Every 15 minutes for the next two years, the Humphreys' energy usage will be monitored by sensors throughout the house and transmitted to Baltimore computer that will analyze the data.
Through the combined efforts of Baltimore Gas and Electric Co., the Takoma Park architectural firm of Price & Partners and Columbia Builders Inc., the house has undergone relatively low-cost modifications that have converted it to a passive solar heating and cooling system.
The project is believed to be the first such conversion of a tract house.
The changes made to the house include:
* Alteration of the window arrangement. The amount window surface facing north was reduced 27 percent, and windows on the western side of the house were eliminated. The number and size of windows with southern exposure were significantly increased; the glass surface facing south was more than doubled from 63 square feet to 168 square feet.
* Installation of special shades, called "movable" insulation. The linen-look fabric shades are made of reflective aluminized Mylar and move on an airtight track with magnetic seals. Electronic sensors at the base of each shade will monitor their effectiveness.
* Addition of a tile floor on the first-floor room facing south. The 26-by-12-foot combined living and dining room has a masonry tile floor to hold the winter sun's heat.
Extension and addition of roof overhangs on the south side of the house's exterior to provide more protection from the summer sun.
* The doubling of the insulation along the perimeter at the base of the house to eliminate loss of stored heat.
These changes cost between $2,000 and $3,000 and are intended to pay for themselves in lower energy bills within six years. "The changes will provide a 35 percent annual energy savings over the regular house," architect Travis L. Price III said.
The idea originated with Baltimore Gas & Electric, which has spent about $30,000 on computer equipment for the project. "We want to find some means to help customers conserve energy and maintain a comfortable life style that's affordable," said BG&E senior engineer Robert A. Diehl.
The utility turned to passive solar after deciding active solar wasn't cost-effective, Diehl said. A passive solar system is one in which the thermal energy flows by natural means.
"There is nothing mechanical to break down in a passive solar system," notes Richard Bishop, co-owner of Columbia Builders.
Diehl employed architect Price, who's been doing solar work exclusively for the last dozen years, to redesign a home using passive solar devices thatwill work in this climate at a price the average homeowner can afford.
"We do a lot of custom solar work, but it was becoming clear over the last few years that you have to get passive solar to builders who are getting to the people to have a major impact," Price said. Both he and BG&E weren't interested in the people who have $10,000 or more to spend on solar devices for expensive houses, he said.
Then Diehl and Price sought a builder who could make the modifications for about $2,000 on a house that would sell for under $90,000, exclusive of its lot. They were also insistent that the solar design modifications pay for themselves within six years and that the house qualify for a National Energy Watch Award, which goes to homes that meet certain energy-conservation standards under a program sponsored by the Edison Electric Institute.

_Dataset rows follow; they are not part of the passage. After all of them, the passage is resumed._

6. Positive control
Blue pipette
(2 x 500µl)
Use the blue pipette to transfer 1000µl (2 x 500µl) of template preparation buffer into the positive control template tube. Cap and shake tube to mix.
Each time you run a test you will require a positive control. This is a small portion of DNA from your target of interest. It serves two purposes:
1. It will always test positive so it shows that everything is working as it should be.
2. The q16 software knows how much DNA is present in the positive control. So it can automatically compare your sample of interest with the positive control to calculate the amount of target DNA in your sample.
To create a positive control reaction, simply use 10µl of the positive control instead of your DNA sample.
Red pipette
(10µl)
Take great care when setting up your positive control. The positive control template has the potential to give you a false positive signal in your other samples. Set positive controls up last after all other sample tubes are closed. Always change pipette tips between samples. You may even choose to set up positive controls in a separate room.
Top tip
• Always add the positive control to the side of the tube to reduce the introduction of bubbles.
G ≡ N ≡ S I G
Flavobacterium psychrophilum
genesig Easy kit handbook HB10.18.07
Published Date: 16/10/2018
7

Columbia Builders was able to make the modifications easily, according to Jim Greenfield, co-owner of the Columbia-based firm, since it routinely customizes its standard homes to meet customers' demands.
According to Price, the purpose of the modificiations was to open the house up to the south. "That's really our solar machine," he said. Another key in this latitute is the solar angle. The roof overhangs let the house shade itself, Price noted. Because of the movement of the sun, the south side of the house will be bathed in sunlight on a December afternoon but will be in the shade--thanks to the overhangs--on a June afternoon, he explained.
A total of 34 sensors will monitor energy use in the house. Each appliance in the house has a separate meter to test how much heat it adds to the living space and how much energy it uses. Sensors buried in the tile floor and along the walls will monitor room temperature and humidity. Outdoor sensors will measure the sunshine, and the wind's direction and velocity. The amount of energy consumed by the heat pump and auxilliary electric heat will also be monitored.
"We're not attempting to alter their life style," says Greenfield. The only thing being asked of the house's residents is to open and close the insulating shades, Diehl said.
"We want the shades pulled down when it's a cold day," he said. It's an experiment; if people don't like living with the shades down, transparent shades may have to be developed, he noted.
The Humprheys are looking forward to living in the house. "The opportunity arose, and we just went with it," said Adrian Humprheys. "It's going to be interesting--being monitored," she said.